··· EXTRAIT DU TEXTE

F. Les quatre facteurs mentaux variables
Ces facteurs peuvent être positifs, négatifs ou neutres en fonction de la motivation de la personne ou de la situation.
48. Le sommeil
Le besoin de sommeil apparaît quand le corps ou l'esprit sont épuisés et demandent le repos. Pendant le sommeil, l'esprit perd sa clarté et toutes les consciences sensorielles cessent leur activité. L'esprit est donc incapable d'appréhender son propre corps. Le sommeil peut être positif, négatif ou neutre dépendamment de la motivation au moment de s'endormir.
49.Le regret
Le regret désigne un repentir, c'est-à-dire un mécontentement de l'esprit lié au souvenir/rappel d'un événement fait dans le passé. Si nous regrettons une activité positive, cela est négatif. Si nous regrettons une activité négative, cela est positif. Si nous regrettons une action neutre, cela est neutre.
50. L'examen général
Lié à l'intelligence ou l'intention, ce facteur cherche à obtenir une compréhension de la nature grossière des objets. Par exemple, avec une motivation de bodhicitta, l'investigation sera positive.
51. L'analyse précise
Liée à l'intelligence ou à l'intention, elle cherche à obtenir une compréhension de la nature subtile de l'objet. Par exemple, avec une motivation d'attachement, l'analyse sera négative.
Ce texte présente de façon générale l'esprit et ses différents facteurs mentaux. Il importe de souligner qu'en faire une simple analyse intellectuelle ne nous sera pas vraiment bénéfique. Par exemple, si nous allons chez le médecin pour soigner une maladie, le simple fait de connaître intellectuellement le médicament ne nous rendra pas la santé. C'est la consommation même du médicament qui nous guérira. De la même manière, pour que notre analyse porte ses fruits, nous devons intégrer ces enseignements à notre esprit.
Pour y parvenir, nous devons observer notre esprit sous l'oeil de la vigilance. Dès qu'une affliction racine ou un facteur mental négatif apparaît, il ne faut pas les laisser se développer mais leur appliquer leur antidote. Si l'on réalise qu'après quelques mois ou quelques années notre esprit est moins soumis à ces afflictions mentales, on peut voir que notre pratique du Dharma a réussi.

······
··· DONNÉES EXTRAITES

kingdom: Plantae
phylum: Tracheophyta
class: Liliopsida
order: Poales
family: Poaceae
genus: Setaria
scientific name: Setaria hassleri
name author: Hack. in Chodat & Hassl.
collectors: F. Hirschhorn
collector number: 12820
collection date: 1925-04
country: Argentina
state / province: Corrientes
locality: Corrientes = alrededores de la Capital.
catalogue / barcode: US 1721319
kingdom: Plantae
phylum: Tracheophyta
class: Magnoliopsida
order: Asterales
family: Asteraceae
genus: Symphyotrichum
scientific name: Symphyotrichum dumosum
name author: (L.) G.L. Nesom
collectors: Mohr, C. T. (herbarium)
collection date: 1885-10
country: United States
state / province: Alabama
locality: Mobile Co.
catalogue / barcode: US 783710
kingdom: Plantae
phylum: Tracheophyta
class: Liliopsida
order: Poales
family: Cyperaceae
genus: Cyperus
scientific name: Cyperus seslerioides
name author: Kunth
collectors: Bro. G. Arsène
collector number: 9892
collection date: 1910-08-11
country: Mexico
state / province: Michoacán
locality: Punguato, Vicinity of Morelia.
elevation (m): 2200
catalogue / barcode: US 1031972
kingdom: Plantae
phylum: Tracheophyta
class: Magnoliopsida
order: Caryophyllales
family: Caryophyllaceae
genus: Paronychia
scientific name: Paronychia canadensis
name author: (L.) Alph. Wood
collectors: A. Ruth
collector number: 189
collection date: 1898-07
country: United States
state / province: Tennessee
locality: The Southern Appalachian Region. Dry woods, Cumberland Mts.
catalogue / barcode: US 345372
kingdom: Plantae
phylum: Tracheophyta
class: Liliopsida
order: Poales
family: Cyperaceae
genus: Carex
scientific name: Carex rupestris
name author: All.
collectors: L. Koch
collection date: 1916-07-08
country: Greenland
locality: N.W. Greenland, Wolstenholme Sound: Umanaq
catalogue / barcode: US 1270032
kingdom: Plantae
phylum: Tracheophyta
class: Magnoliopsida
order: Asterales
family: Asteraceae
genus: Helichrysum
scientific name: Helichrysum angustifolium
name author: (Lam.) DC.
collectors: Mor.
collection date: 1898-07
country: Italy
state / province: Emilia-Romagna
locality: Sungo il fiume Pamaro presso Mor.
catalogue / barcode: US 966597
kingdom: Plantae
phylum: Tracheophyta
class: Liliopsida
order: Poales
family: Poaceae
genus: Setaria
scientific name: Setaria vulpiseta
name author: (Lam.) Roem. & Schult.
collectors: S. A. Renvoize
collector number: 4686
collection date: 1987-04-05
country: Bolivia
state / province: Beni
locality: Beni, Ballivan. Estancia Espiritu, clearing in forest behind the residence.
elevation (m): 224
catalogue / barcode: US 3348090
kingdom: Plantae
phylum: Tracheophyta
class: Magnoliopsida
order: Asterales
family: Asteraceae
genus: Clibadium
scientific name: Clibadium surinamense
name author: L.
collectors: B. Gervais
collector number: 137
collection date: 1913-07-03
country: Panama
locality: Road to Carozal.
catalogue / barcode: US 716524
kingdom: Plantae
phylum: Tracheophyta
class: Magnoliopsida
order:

······

» CONSIGNE 1
Modifiez le texte sur les facteurs mentaux en le recopiant de « F. Les quatre » jusqu'à « moment de s'endormir. », et remplacez « sommeil » par « repos nocturne ».
» CONSIGNE 2
Pour chaque affirmation, indiquez si elle concorde avec le texte sur les facteurs mentaux (oui ou non) et citez les mots qui le montrent.
(a) Pendant le sommeil, les consciences sensorielles restent actives.
(b) Regretter une activité négative est positif.
(c) L'analyse précise cherche à comprendre la nature grossière de l'objet.
» CONSIGNE 3
Répondez brièvement d'après le texte sur les facteurs mentaux :
(a) Combien de facteurs mentaux variables le texte présente-t-il ?
(b) Dans l'exemple du médecin, qu'est-ce qui guérit ?
(c) Avec quelle motivation l'investigation sera-t-elle positive ?

» RÉPONSE 1
F. Les quatre facteurs mentaux variables
Ces facteurs peuvent être positifs, négatifs ou neutres en fonction de la motivation de la personne ou de la situation.
48. Le repos nocturne
Le besoin de repos nocturne apparaît quand le corps ou l'esprit sont épuisés et demandent le repos. Pendant le repos nocturne, l'esprit perd sa clarté et toutes les consciences sensorielles cessent leur activité. L'esprit est donc incapable d'appréhender son propre corps. Le repos nocturne peut être positif, négatif ou neutre dépendamment de la motivation au moment de s'endormir.

» RÉPONSE 2
(a) Non : « toutes les consciences sensorielles cessent leur activité »
(b) Oui : « Si nous regrettons une activité négative, cela est positif. »
(c) Non : « elle cherche à obtenir une compréhension de la nature subtile de l'objet »

» RÉPONSE 3
(a) Quatre.
(b) La consommation même du médicament.
(c) Une motivation de bodhicitta.